Could every line of the data be printed exactly as it reads?
___ SOURCE DATA
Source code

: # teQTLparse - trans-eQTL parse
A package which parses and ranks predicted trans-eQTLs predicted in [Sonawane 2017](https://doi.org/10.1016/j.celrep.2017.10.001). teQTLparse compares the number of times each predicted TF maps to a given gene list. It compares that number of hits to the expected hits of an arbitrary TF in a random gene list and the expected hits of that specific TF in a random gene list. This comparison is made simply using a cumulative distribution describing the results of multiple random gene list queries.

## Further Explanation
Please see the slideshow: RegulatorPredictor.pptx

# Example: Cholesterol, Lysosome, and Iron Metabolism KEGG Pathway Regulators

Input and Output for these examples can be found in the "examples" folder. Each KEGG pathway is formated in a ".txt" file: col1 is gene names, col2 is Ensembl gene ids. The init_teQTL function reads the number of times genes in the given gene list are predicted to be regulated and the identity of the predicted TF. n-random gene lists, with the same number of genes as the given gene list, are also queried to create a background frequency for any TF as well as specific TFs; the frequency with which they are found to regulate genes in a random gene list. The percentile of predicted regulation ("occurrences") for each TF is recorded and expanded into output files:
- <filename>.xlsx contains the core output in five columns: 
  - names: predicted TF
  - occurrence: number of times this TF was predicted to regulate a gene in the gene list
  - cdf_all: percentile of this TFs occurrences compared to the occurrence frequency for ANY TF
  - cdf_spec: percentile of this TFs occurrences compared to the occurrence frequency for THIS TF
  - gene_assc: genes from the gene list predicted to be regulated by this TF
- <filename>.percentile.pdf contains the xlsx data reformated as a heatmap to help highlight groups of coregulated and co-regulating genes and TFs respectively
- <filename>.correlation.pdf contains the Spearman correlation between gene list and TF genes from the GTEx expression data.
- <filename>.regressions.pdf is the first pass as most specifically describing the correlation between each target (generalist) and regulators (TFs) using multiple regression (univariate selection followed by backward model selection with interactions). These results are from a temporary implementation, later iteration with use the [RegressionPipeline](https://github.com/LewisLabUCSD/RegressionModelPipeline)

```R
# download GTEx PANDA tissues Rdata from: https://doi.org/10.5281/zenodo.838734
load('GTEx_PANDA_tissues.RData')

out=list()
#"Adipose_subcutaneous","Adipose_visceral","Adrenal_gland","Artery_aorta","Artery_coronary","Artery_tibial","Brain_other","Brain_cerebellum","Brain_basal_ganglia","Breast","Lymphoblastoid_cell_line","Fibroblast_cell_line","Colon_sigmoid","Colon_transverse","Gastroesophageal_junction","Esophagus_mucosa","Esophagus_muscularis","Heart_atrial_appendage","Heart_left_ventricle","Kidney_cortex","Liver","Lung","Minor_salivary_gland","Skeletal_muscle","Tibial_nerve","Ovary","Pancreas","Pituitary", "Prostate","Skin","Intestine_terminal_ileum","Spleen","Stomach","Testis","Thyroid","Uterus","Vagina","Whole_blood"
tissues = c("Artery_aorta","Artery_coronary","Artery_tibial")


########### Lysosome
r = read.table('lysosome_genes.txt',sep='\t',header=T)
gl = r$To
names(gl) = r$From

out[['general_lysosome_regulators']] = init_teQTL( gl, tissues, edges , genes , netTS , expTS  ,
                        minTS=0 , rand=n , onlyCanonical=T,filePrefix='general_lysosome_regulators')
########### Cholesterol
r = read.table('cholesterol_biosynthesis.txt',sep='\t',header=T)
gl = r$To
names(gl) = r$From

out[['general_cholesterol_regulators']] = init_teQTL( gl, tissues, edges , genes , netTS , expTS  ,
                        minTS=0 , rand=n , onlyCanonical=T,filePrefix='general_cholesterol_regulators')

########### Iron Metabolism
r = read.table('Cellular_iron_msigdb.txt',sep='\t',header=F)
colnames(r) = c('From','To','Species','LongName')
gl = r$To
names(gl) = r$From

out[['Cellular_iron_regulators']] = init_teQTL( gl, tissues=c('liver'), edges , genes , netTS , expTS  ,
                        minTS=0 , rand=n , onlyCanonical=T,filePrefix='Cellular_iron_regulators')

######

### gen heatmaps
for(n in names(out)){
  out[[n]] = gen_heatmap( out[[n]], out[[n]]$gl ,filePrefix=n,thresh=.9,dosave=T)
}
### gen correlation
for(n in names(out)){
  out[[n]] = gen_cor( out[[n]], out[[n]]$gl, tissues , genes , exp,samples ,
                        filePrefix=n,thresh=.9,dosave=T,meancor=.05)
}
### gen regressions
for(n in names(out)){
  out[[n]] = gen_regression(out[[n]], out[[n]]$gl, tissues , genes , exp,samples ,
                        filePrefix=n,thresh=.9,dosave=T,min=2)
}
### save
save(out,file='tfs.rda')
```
______
◆ TASK SOLUTION
Source code

: # teQTLparse - trans-eQTL parse
A package which parses and ranks predicted trans-eQTLs predicted in [Sonawane 2017](https://doi.org/10.1016/j.celrep.2017.10.001). teQTLparse compares the number of times each predicted TF maps to a given gene list. It compares that number of hits to the expected hits of an arbitrary TF in a random gene list and the expected hits of that specific TF in a random gene list. This comparison is made simply using a cumulative distribution describing the results of multiple random gene list queries.

## Further Explanation
Please see the slideshow: RegulatorPredictor.pptx

# Example: Cholesterol, Lysosome, and Iron Metabolism KEGG Pathway Regulators

Input and Output for these examples can be found in the "examples" folder. Each KEGG pathway is formated in a ".txt" file: col1 is gene names, col2 is Ensembl gene ids. The init_teQTL function reads the number of times genes in the given gene list are predicted to be regulated and the identity of the predicted TF. n-random gene lists, with the same number of genes as the given gene list, are also queried to create a background frequency for any TF as well as specific TFs; the frequency with which they are found to regulate genes in a random gene list. The percentile of predicted regulation ("occurrences") for each TF is recorded and expanded into output files:
- <filename>.xlsx contains the core output in five columns: 
  - names: predicted TF
  - occurrence: number of times this TF was predicted to regulate a gene in the gene list
  - cdf_all: percentile of this TFs occurrences compared to the occurrence frequency for ANY TF
  - cdf_spec: percentile of this TFs occurrences compared to the occurrence frequency for THIS TF
  - gene_assc: genes from the gene list predicted to be regulated by this TF
- <filename>.percentile.pdf contains the xlsx data reformated as a heatmap to help highlight groups of coregulated and co-regulating genes and TFs respectively
- <filename>.correlation.pdf contains the Spearman correlation between gene list and TF genes from the GTEx expression data.
- <filename>.regressions.pdf is the first pass as most specifically describing the correlation between each target (generalist) and regulators (TFs) using multiple regression (univariate selection followed by backward model selection with interactions). These results are from a temporary implementation, later iteration with use the [RegressionPipeline](https://github.com/LewisLabUCSD/RegressionModelPipeline)

```R
# download GTEx PANDA tissues Rdata from: https://doi.org/10.5281/zenodo.838734
load('GTEx_PANDA_tissues.RData')

out=list()
#"Adipose_subcutaneous","Adipose_visceral","Adrenal_gland","Artery_aorta","Artery_coronary","Artery_tibial","Brain_other","Brain_cerebellum","Brain_basal_ganglia","Breast","Lymphoblastoid_cell_line","Fibroblast_cell_line","Colon_sigmoid","Colon_transverse","Gastroesophageal_junction","Esophagus_mucosa","Esophagus_muscularis","Heart_atrial_appendage","Heart_left_ventricle","Kidney_cortex","Liver","Lung","Minor_salivary_gland","Skeletal_muscle","Tibial_nerve","Ovary","Pancreas","Pituitary", "Prostate","Skin","Intestine_terminal_ileum","Spleen","Stomach","Testis","Thyroid","Uterus","Vagina","Whole_blood"
tissues = c("Artery_aorta","Artery_coronary","Artery_tibial")


########### Lysosome
r = read.table('lysosome_genes.txt',sep='\t',header=T)
gl = r$To
names(gl) = r$From

out[['general_lysosome_regulators']] = init_teQTL( gl, tissues, edges , genes , netTS , expTS  ,
                        minTS=0 , rand=n , onlyCanonical=T,filePrefix='general_lysosome_regulators')
########### Cholesterol
r = read.table('cholesterol_biosynthesis.txt',sep='\t',header=T)
gl = r$To
names(gl) = r$From

out[['general_cholesterol_regulators']] = init_teQTL( gl, tissues, edges , genes , netTS , expTS  ,
                        minTS=0 , rand=n , onlyCanonical=T,filePrefix='general_cholesterol_regulators')

########### Iron Metabolism
r = read.table('Cellular_iron_msigdb.txt',sep='\t',header=F)
colnames(r) = c('From','To','Species','LongName')
gl = r$To
names(gl) = r$From

out[['Cellular_iron_regulators']] = init_teQTL( gl, tissues=c('liver'), edges , genes , netTS , expTS  ,
                        minTS=0 , rand=n , onlyCanonical=T,filePrefix='Cellular_iron_regulators')

######

### gen heatmaps
for(n in names(out)){
  out[[n]] = gen_heatmap( out[[n]], out[[n]]$gl ,filePrefix=n,thresh=.9,dosave=T)
}
### gen correlation
for(n in names(out)){
  out[[n]] = gen_cor( out[[n]], out[[n]]$gl, tissues , genes , exp,samples ,
                        filePrefix=n,thresh=.9,dosave=T,meancor=.05)
}
### gen regressions
for(n in names(out)){
  out[[n]] = gen_regression(out[[n]], out[[n]]$gl, tissues , genes , exp,samples ,
                        filePrefix=n,thresh=.9,dosave=T,min=2)
}
### save
save(out,file='tfs.rda')
```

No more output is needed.